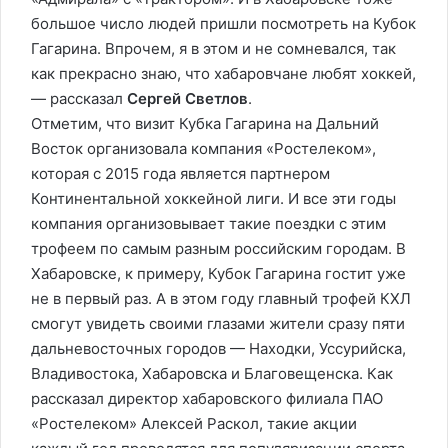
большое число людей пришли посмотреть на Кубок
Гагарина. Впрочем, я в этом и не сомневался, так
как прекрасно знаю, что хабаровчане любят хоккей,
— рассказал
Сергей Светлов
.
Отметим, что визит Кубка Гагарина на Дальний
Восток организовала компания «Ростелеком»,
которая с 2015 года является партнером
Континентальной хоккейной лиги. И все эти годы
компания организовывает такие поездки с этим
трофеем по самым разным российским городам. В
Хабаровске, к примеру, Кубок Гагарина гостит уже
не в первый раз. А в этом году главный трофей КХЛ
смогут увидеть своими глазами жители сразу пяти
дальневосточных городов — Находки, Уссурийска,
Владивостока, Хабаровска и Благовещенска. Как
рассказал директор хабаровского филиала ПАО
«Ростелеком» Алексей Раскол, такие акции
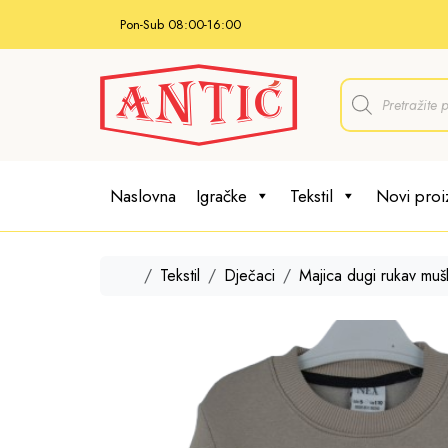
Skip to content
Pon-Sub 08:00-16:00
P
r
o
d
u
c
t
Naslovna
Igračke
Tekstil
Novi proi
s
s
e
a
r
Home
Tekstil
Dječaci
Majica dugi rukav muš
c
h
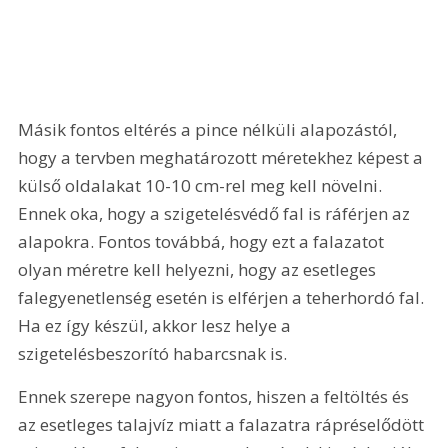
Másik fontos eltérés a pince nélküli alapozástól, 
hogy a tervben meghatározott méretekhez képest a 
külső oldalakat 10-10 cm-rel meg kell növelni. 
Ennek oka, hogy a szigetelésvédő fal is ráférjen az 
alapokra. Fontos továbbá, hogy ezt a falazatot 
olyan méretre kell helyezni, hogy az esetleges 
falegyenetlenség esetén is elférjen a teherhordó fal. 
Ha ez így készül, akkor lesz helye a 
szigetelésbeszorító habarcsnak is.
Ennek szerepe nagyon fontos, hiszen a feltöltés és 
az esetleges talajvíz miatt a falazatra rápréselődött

## Task item
Repeat every line above exactly as it appears, but leave the pictures out of your answer.

## Finished task
большое число людей пришли посмотреть на Кубок
Гагарина. Впрочем, я в этом и не сомневался, так
как прекрасно знаю, что хабаровчане любят хоккей,
— рассказал
Сергей Светлов
.
Отметим, что визит Кубка Гагарина на Дальний
Восток организовала компания «Ростелеком»,
которая с 2015 года является партнером
Континентальной хоккейной лиги. И все эти годы
компания организовывает такие поездки с этим
трофеем по самым разным российским городам. В
Хабаровске, к примеру, Кубок Гагарина гостит уже
не в первый раз. А в этом году главный трофей КХЛ
смогут увидеть своими глазами жители сразу пяти
дальневосточных городов — Находки, Уссурийска,
Владивостока, Хабаровска и Благовещенска. Как
рассказал директор хабаровского филиала ПАО
«Ростелеком» Алексей Раскол, такие акции
Skip to content
Pon-Sub 08:00-16:00
P
r
o
d
u
c
t
Naslovna
Igračke
Tekstil
Novi proi
s
s
e
a
r
Home
Tekstil
Dječaci
Majica dugi rukav muš
c
h
Másik fontos eltérés a pince nélküli alapozástól, 
hogy a tervben meghatározott méretekhez képest a 
külső oldalakat 10-10 cm-rel meg kell növelni. 
Ennek oka, hogy a szigetelésvédő fal is ráférjen az 
alapokra. Fontos továbbá, hogy ezt a falazatot 
olyan méretre kell helyezni, hogy az esetleges 
falegyenetlenség esetén is elférjen a teherhordó fal. 
Ha ez így készül, akkor lesz helye a 
szigetelésbeszorító habarcsnak is.
Ennek szerepe nagyon fontos, hiszen a feltöltés és 
az esetleges talajvíz miatt a falazatra rápréselődött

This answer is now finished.